The same can happen with technologies, said Heller. Even the standards process which allowed DVD players, CD players and file formats such as JPEG for images and MP3 for sound to be universally usable is not infallible, he said.

"A standard, when it works, can solve the problem of gridlock. But to create the standard you need to get, in the context of a DVD, seven or eight hundred separate patents pooled together into a single patent pool; but there are many areas that we don't have because entrepreneurs can't get the pools together or can't get the standard negotiated," he said.

One way of minimising the problems associated with gridlock would be to change the patent system in the US, said Heller.

"There are tweaks to patent law – so for example in the US the area of damages available for infringement of a patent needs to be fixed," he said. "When a patent is infringed the damages that are available now under American law are super-compensatory. They give much more to the patent owner than the contribution of that patent would have been to the product, which means that a couple of lawsuits can sap the entire profits available from a new product."
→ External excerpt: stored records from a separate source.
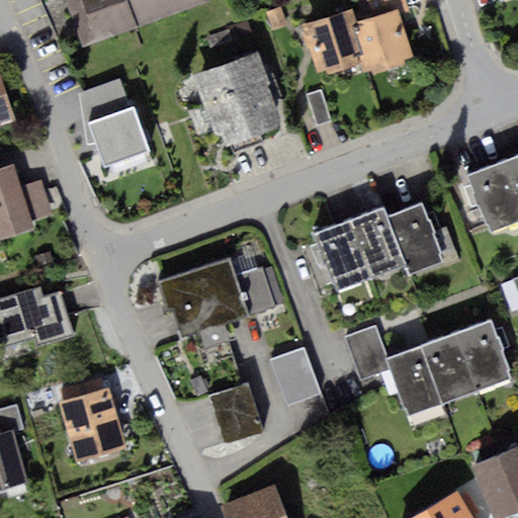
[(204,0),(69,0),(85,42),(205,0),(204,0)]
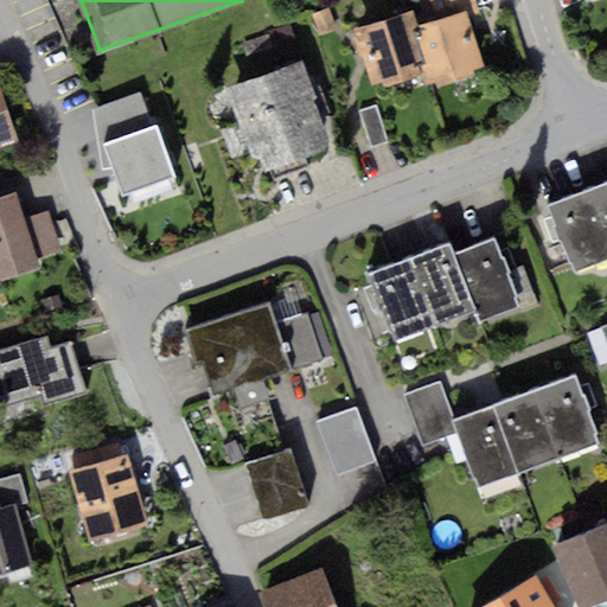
[(432,64),(422,68),(428,87),(486,70),(470,12),(421,26),(432,64)]
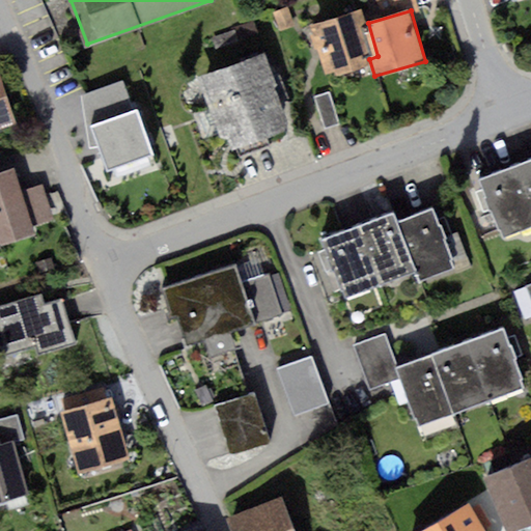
[(359,16),(310,30),(325,77),(366,64),(362,51),(369,49),(359,16)]
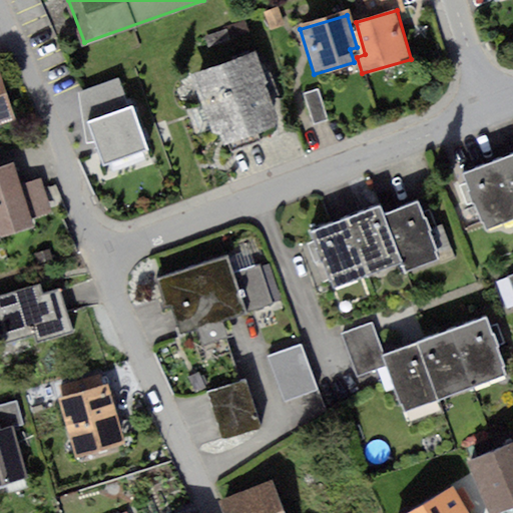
[(259,53),(196,74),(221,147),(284,126),(259,53)]
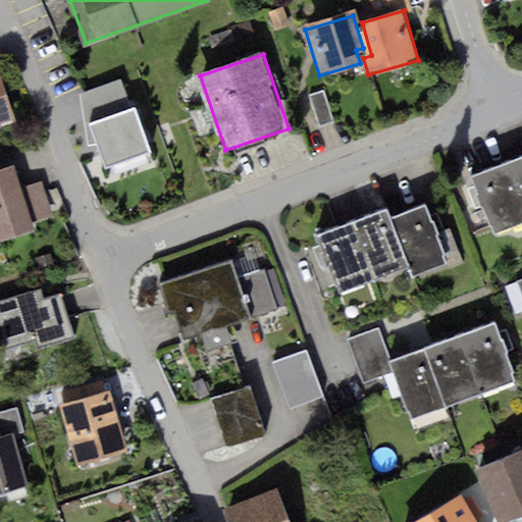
[(89,125),(134,109),(121,79),(79,93),(88,147),(96,145),(89,125)]
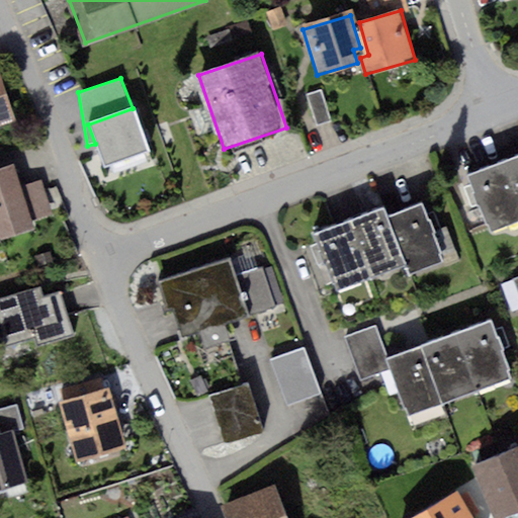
[(0,126),(12,123),(0,83),(0,126)]
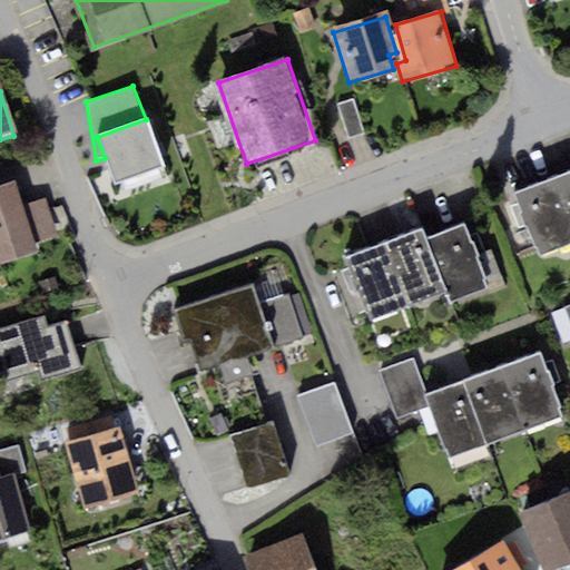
[(342,106),(349,138),(364,135),(357,102),(342,106)]
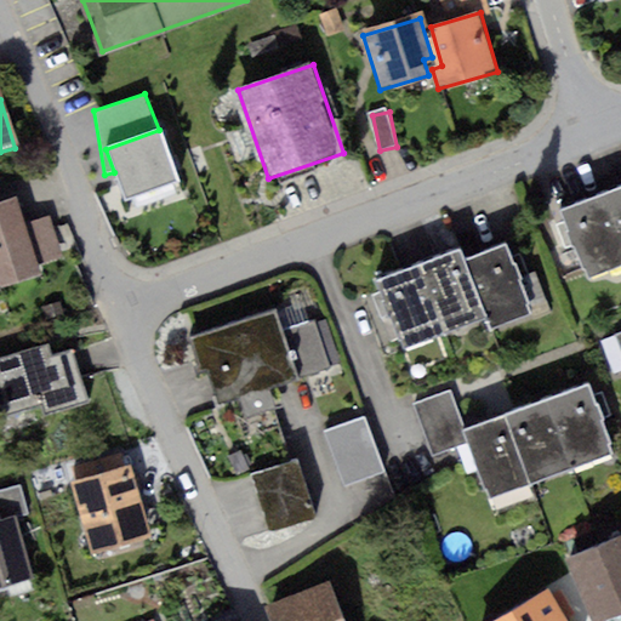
[(159,130),(106,149),(114,172),(125,203),(178,184),(159,130)]
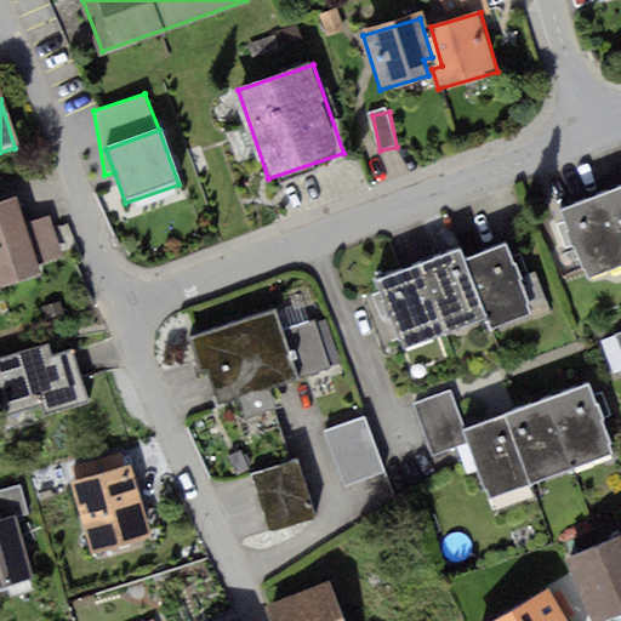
[(620,193),(563,217),(587,280),(620,266),(620,193)]
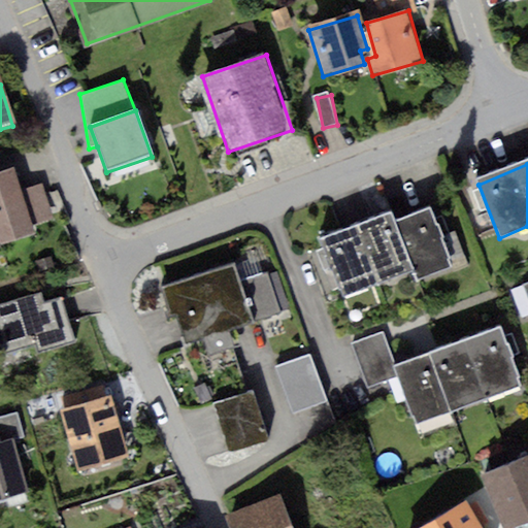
[(15,171),(0,176),(0,239),(1,243),(36,231),(34,226),(55,220),(43,188),(24,194),(15,171)]
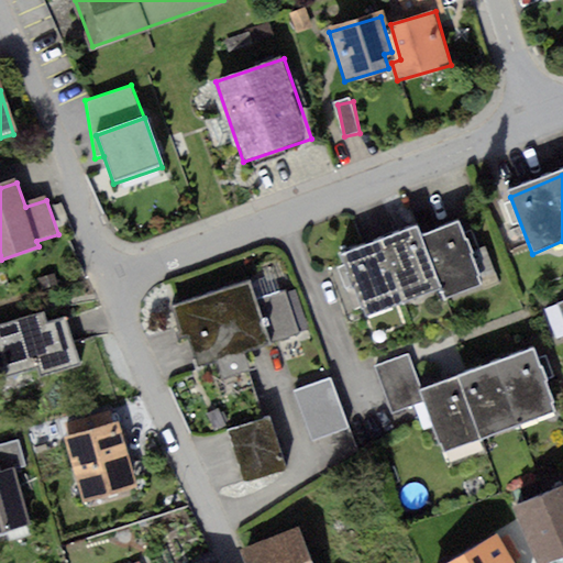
[(418,228),(341,255),(363,318),(444,289),(448,299),(482,287),(459,221),(420,234),(418,228)]
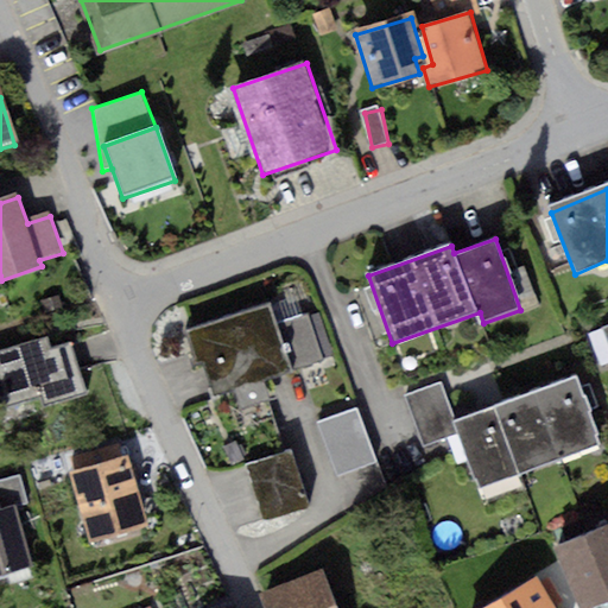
[(272,308),(190,335),(211,399),(330,359),(315,314),(279,325),(272,308)]
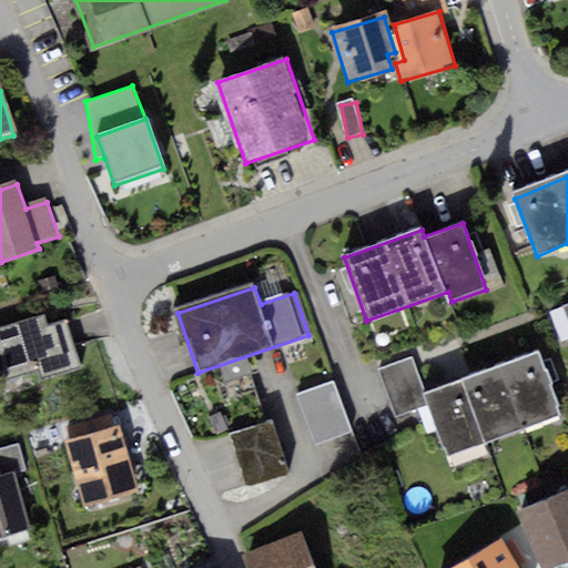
[(563,343),(567,342),(567,304),(554,308),(563,343)]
Heller also said that the US courts system should clamp down on forum shopping. The Eastern District of Texas is a very popular court for those looking for patent infringement damages because it is perceived as being friendly to those claims. This does not make for a fair system, said Heller.

He did say, though, that the problems are fixable, as long as there is the political and industrial will to fix them.

"Gridlock is a choice, so in area after area in the modern economy we see resources being wasted through to under-use because you have the problem of too many uncoordinated owners, but that's a choice that we make," he said. "We can always fix gridlock if we come up with a smart legal solution."